**Problem details**
Locate every line below that contains the string "понимаю" and copy each such line. The match is case-sensitive.

**Data for review**
.....
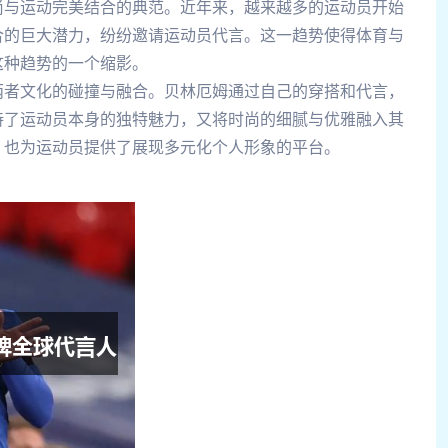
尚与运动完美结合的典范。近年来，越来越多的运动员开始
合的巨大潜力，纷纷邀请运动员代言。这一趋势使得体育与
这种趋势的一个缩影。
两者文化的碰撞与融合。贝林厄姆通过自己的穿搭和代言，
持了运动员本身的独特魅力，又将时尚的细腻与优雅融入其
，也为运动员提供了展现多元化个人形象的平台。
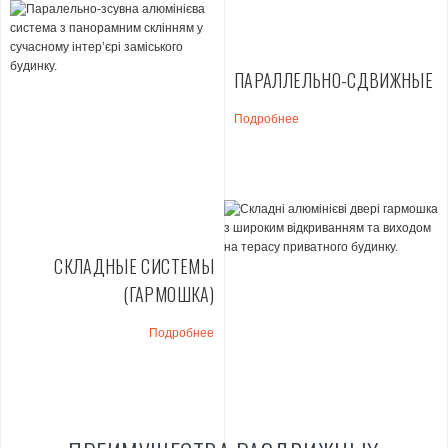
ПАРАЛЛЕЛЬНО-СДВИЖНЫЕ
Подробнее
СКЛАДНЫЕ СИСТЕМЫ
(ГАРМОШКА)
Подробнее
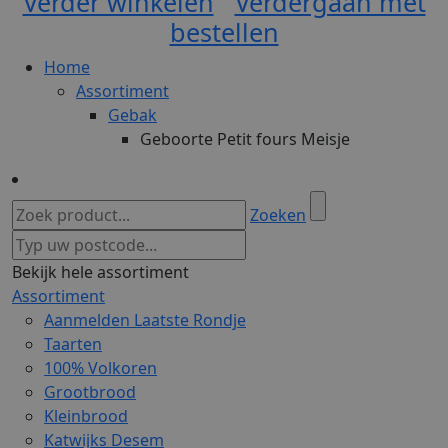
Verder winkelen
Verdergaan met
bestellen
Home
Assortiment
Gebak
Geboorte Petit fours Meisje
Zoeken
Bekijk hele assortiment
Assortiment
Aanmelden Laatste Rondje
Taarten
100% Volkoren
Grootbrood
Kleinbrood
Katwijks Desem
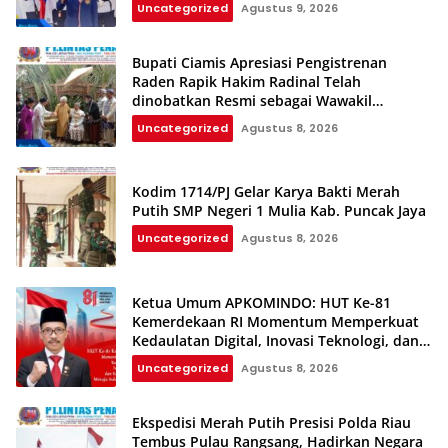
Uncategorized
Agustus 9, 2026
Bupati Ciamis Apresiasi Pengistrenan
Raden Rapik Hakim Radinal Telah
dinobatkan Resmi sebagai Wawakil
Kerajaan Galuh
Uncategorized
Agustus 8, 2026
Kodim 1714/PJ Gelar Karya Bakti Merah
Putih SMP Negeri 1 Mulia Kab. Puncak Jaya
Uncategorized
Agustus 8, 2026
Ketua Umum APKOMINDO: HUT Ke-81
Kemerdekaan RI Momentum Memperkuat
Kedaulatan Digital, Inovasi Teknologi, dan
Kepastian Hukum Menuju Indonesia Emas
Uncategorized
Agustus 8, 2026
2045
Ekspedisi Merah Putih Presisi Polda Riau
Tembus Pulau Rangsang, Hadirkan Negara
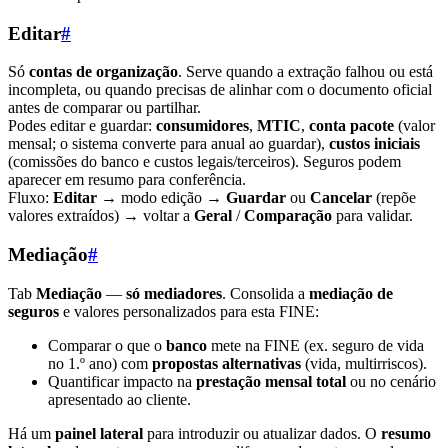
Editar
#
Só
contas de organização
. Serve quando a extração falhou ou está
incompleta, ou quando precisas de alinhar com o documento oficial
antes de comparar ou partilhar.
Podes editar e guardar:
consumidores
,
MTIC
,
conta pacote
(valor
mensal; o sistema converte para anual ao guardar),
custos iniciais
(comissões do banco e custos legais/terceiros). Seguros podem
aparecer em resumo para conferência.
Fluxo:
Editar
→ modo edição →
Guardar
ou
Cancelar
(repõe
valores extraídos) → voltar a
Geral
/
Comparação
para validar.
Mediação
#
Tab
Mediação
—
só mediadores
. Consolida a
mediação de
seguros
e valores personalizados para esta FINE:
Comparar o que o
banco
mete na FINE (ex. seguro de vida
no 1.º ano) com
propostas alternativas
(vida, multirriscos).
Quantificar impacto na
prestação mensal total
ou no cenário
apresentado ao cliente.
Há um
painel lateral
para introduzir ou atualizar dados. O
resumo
.....
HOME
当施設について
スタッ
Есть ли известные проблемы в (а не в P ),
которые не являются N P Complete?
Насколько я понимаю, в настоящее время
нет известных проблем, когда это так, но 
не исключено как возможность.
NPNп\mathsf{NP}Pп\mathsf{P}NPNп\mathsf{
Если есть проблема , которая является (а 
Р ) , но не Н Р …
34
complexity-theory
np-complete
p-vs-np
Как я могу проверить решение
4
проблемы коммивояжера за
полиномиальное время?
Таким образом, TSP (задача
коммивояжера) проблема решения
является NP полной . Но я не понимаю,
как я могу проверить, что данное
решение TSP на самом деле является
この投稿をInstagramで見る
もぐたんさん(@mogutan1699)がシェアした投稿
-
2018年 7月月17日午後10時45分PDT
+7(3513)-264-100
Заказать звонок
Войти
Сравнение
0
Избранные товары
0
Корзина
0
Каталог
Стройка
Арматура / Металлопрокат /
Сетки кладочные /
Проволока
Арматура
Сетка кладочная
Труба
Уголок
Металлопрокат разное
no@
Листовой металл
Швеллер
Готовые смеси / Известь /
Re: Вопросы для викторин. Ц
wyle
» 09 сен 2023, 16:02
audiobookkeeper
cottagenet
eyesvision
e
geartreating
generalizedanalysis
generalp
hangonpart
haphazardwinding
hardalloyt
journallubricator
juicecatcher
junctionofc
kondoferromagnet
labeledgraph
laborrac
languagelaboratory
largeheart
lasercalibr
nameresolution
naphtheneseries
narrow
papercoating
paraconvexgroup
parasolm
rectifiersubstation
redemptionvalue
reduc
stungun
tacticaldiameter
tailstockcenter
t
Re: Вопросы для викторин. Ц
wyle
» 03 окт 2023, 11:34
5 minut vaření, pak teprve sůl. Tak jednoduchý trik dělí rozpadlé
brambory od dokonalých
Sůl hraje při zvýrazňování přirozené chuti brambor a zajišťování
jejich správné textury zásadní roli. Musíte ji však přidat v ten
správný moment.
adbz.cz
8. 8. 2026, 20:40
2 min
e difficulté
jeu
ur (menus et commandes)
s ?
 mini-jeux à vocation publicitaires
.....
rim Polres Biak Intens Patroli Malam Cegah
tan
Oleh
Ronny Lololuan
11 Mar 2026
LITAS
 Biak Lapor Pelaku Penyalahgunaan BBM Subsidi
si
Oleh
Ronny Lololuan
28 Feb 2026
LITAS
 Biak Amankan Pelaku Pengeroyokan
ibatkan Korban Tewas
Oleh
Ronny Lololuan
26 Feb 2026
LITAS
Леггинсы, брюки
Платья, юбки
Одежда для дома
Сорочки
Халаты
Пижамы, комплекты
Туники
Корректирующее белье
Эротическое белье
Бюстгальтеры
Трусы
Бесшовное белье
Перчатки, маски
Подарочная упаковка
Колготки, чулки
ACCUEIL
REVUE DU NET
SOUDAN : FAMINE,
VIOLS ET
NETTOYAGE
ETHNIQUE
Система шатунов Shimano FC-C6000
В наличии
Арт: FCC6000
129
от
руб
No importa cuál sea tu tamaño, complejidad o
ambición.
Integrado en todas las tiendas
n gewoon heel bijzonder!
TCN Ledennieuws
.....
**The answer**
Насколько я понимаю, в настоящее время
является NP полной . Но я не понимаю,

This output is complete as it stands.